LONDON — No matter what you choose to do, from a walk down the street to running a marathon, can help fight off dementia during old age. Researchers at University College London Medical School say any kind of physical activity at any age leads to better brain function later in life. Moreover, researchers note that maintaining a fitness routine throughout adulthood is the best for preserving memory and mental sharpness.
The long-term study, published online in the Journal of Neurology Neurosurgery and Psychiatry, reveals that the findings remained “statistically significant” even after factoring in childhood cognitive ability, household income, and education. The team wanted to know if physical activity might be most beneficial in specific “sensitive” periods during the course of someone’s life, or across multiple time periods.
Only 1 in 6 are active throughout life
Researchers examined the strength of links between a series of cognitive tests at age 69 and that person’s reported leisure time activity at the ages of 36, 43, 53, 60 to 64, and 69 among more than 1,400 British men and women. These participants all took part in the 1946 British birth cohort study. The team categorized physical activity levels as inactive, moderately active (1 to 4 times a month), most active (5 or more times per month), and then summed up all five assessments to create a total score ranging from zero (inactive at all ages) to five (active at all ages).
Results show one in nine participants (11%) were physically inactive at all five time points in their lives, 17 percent were active during one time period, 20 percent were active during two or three, 17 percent were active during four age periods, and 15 percent were still active during all five.
The team then assessed cognitive performance at age 69 using a test that analyzes attention and orientation, verbal fluency, memory, and language. They also tested verbal memory — using a word learning test — and processing speed.

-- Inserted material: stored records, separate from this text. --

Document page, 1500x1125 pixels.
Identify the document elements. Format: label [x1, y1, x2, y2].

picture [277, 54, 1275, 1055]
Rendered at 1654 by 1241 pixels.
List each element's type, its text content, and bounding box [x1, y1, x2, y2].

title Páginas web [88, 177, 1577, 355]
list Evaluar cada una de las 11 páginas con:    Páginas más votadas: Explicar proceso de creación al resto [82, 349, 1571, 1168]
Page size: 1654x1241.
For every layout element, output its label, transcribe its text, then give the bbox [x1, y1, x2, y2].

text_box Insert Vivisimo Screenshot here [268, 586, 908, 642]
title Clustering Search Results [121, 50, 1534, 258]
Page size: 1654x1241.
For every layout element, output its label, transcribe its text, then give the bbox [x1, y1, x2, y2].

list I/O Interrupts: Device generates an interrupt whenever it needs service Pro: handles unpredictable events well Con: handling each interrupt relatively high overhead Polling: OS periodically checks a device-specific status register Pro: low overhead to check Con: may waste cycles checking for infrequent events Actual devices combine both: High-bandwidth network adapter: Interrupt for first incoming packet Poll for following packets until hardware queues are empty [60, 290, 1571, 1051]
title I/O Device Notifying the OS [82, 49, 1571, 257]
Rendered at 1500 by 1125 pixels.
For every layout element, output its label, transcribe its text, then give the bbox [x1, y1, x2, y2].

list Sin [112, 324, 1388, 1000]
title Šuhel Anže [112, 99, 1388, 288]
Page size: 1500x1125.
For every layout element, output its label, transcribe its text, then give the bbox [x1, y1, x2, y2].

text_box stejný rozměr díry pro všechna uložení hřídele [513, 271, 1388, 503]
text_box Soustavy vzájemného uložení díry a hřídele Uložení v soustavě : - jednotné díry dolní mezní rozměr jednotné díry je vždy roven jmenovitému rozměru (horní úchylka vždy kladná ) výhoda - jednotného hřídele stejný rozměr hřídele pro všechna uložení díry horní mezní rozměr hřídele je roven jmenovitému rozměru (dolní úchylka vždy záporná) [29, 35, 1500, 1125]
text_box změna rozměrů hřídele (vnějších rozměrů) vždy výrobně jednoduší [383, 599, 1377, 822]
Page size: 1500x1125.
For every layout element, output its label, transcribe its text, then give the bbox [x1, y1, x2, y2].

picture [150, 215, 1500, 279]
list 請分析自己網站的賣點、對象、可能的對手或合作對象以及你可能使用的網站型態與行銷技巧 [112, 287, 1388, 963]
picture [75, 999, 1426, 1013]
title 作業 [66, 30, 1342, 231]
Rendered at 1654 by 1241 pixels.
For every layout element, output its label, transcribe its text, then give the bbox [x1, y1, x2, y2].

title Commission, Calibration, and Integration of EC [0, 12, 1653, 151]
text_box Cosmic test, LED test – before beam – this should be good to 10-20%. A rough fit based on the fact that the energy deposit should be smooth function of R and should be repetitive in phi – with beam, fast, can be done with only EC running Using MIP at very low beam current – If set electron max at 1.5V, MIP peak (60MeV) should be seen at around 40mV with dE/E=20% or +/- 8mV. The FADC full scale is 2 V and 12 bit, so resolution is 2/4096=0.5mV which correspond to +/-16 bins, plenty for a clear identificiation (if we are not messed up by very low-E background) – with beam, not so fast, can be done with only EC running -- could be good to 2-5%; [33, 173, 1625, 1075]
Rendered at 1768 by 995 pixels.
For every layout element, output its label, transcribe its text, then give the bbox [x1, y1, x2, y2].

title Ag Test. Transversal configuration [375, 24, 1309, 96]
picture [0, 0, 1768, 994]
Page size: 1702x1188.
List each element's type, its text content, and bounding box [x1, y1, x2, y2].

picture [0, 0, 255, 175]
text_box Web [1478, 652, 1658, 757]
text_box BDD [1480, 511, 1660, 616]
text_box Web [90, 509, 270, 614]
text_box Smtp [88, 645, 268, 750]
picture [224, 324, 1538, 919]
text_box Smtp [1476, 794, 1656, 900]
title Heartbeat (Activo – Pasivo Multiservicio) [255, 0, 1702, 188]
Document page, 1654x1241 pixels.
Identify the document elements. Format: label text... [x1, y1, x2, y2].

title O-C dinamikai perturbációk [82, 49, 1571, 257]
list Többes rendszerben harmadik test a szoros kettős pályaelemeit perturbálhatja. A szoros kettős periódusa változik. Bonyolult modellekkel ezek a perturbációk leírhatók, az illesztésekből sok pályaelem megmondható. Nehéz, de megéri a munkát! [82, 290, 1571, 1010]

Study authors made sure to factor in associations with a heightened risk of cognitive decline, including cardiovascular and mental health and carrying the APOE-ε4 gene.
Staying active throughout life reaps the greatest benefits
Overall, study authors find that being physically active at all five time points in time leads to higher cognitive performance, verbal memory, and processing speed at the age of 69. The team adds that the effect is similar across all adult ages, and for those who are moderately and most physically active, “suggesting that being physically active at any time in adulthood, even if participating as little as once per month, is linked with higher cognition.”
The UCL notes the strongest association appears among people with sustained cumulative physical activity and later life cognition, as well as those who were most physically active at all ages. The positive association between cumulative physical activity and later life cognitive performance may also have a connection to childhood cognition, socioeconomic position, and education, the team says.
“Together, these results suggest that the initiation and maintenance of physical activity across adulthood may be more important than the timing…. or the frequency of physical activity at a specific period,” the researchers write in a media release.
The study authors note this was an observational study and, as such, can’t establish a definitive cause for this connection.
“Our findings support guidelines to recommend participation in any physical activity across adulthood and provide evidence that encouraging inactive adults to be more active at any time, and encouraging already active adults to maintain activity, could confer benefits on later life cognition.”
South West News Service writer Stephen Beech contributed to this report.